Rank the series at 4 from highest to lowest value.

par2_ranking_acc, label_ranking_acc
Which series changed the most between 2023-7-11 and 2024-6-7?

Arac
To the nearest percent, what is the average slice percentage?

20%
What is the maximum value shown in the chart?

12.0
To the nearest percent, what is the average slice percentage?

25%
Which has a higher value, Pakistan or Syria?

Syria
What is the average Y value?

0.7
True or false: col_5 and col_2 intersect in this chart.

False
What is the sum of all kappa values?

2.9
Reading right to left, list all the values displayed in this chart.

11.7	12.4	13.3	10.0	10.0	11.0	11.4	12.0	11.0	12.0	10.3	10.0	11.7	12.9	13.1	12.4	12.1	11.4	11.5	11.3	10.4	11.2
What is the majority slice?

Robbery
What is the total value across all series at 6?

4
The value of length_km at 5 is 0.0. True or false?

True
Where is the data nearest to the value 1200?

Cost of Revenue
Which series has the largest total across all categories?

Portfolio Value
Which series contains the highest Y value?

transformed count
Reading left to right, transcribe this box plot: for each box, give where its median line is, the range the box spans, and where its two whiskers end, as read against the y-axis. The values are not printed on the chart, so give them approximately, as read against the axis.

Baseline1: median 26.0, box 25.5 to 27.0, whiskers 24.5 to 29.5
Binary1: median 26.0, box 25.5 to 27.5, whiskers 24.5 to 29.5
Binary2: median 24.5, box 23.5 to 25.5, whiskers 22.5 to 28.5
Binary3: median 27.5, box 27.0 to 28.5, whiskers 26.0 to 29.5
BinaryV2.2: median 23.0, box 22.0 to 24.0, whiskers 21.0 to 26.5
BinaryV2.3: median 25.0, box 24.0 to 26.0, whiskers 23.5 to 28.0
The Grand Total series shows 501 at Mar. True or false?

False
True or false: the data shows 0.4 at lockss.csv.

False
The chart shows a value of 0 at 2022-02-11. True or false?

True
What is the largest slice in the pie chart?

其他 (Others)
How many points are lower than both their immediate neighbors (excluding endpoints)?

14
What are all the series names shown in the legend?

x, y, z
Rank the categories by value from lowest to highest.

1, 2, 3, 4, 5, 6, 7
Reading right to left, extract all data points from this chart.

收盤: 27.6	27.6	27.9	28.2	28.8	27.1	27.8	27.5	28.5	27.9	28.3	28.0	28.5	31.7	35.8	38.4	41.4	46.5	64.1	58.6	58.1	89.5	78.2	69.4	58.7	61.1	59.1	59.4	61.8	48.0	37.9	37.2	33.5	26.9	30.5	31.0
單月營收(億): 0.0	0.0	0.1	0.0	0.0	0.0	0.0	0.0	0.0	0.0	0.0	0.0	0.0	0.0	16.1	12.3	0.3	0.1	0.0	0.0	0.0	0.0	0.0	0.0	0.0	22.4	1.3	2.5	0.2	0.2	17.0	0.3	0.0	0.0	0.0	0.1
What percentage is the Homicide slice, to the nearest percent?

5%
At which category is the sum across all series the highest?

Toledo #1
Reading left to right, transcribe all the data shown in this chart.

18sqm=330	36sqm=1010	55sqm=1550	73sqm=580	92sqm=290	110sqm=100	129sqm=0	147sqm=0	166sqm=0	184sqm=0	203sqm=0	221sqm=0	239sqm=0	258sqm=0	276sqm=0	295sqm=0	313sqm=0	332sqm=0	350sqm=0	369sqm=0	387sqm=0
****************************************
**Exercise aim**: Edit the rows above, changing every "chart" to "graph" and leaving all other text unchanged.

**Result of the task**:
Rank the series at 4 from highest to lowest value.

par2_ranking_acc, label_ranking_acc
Which series changed the most between 2023-7-11 and 2024-6-7?

Arac
To the nearest percent, what is the average slice percentage?

20%
What is the maximum value shown in the graph?

12.0
To the nearest percent, what is the average slice percentage?

25%
Which has a higher value, Pakistan or Syria?

Syria
What is the average Y value?

0.7
True or false: col_5 and col_2 intersect in this graph.

False
What is the sum of all kappa values?

2.9
Reading right to left, list all the values displayed in this graph.

11.7	12.4	13.3	10.0	10.0	11.0	11.4	12.0	11.0	12.0	10.3	10.0	11.7	12.9	13.1	12.4	12.1	11.4	11.5	11.3	10.4	11.2
What is the majority slice?

Robbery
What is the total value across all series at 6?

4
The value of length_km at 5 is 0.0. True or false?

True
Where is the data nearest to the value 1200?

Cost of Revenue
Which series has the largest total across all categories?

Portfolio Value
Which series contains the highest Y value?

transformed count
Reading left to right, transcribe this box plot: for each box, give where its median line is, the range the box spans, and where its two whiskers end, as read against the y-axis. The values are not printed on the graph, so give them approximately, as read against the axis.

Baseline1: median 26.0, box 25.5 to 27.0, whiskers 24.5 to 29.5
Binary1: median 26.0, box 25.5 to 27.5, whiskers 24.5 to 29.5
Binary2: median 24.5, box 23.5 to 25.5, whiskers 22.5 to 28.5
Binary3: median 27.5, box 27.0 to 28.5, whiskers 26.0 to 29.5
BinaryV2.2: median 23.0, box 22.0 to 24.0, whiskers 21.0 to 26.5
BinaryV2.3: median 25.0, box 24.0 to 26.0, whiskers 23.5 to 28.0
The Grand Total series shows 501 at Mar. True or false?

False
True or false: the data shows 0.4 at lockss.csv.

False
The graph shows a value of 0 at 2022-02-11. True or false?

True
What is the largest slice in the pie graph?

其他 (Others)
How many points are lower than both their immediate neighbors (excluding endpoints)?

14
What are all the series names shown in the legend?

x, y, z
Rank the categories by value from lowest to highest.

1, 2, 3, 4, 5, 6, 7
Reading right to left, extract all data points from this graph.

收盤: 27.6	27.6	27.9	28.2	28.8	27.1	27.8	27.5	28.5	27.9	28.3	28.0	28.5	31.7	35.8	38.4	41.4	46.5	64.1	58.6	58.1	89.5	78.2	69.4	58.7	61.1	59.1	59.4	61.8	48.0	37.9	37.2	33.5	26.9	30.5	31.0
單月營收(億): 0.0	0.0	0.1	0.0	0.0	0.0	0.0	0.0	0.0	0.0	0.0	0.0	0.0	0.0	16.1	12.3	0.3	0.1	0.0	0.0	0.0	0.0	0.0	0.0	0.0	22.4	1.3	2.5	0.2	0.2	17.0	0.3	0.0	0.0	0.0	0.1
What percentage is the Homicide slice, to the nearest percent?

5%
At which category is the sum across all series the highest?

Toledo #1
Reading left to right, transcribe all the data shown in this graph.

18sqm=330	36sqm=1010	55sqm=1550	73sqm=580	92sqm=290	110sqm=100	129sqm=0	147sqm=0	166sqm=0	184sqm=0	203sqm=0	221sqm=0	239sqm=0	258sqm=0	276sqm=0	295sqm=0	313sqm=0	332sqm=0	350sqm=0	369sqm=0	387sqm=0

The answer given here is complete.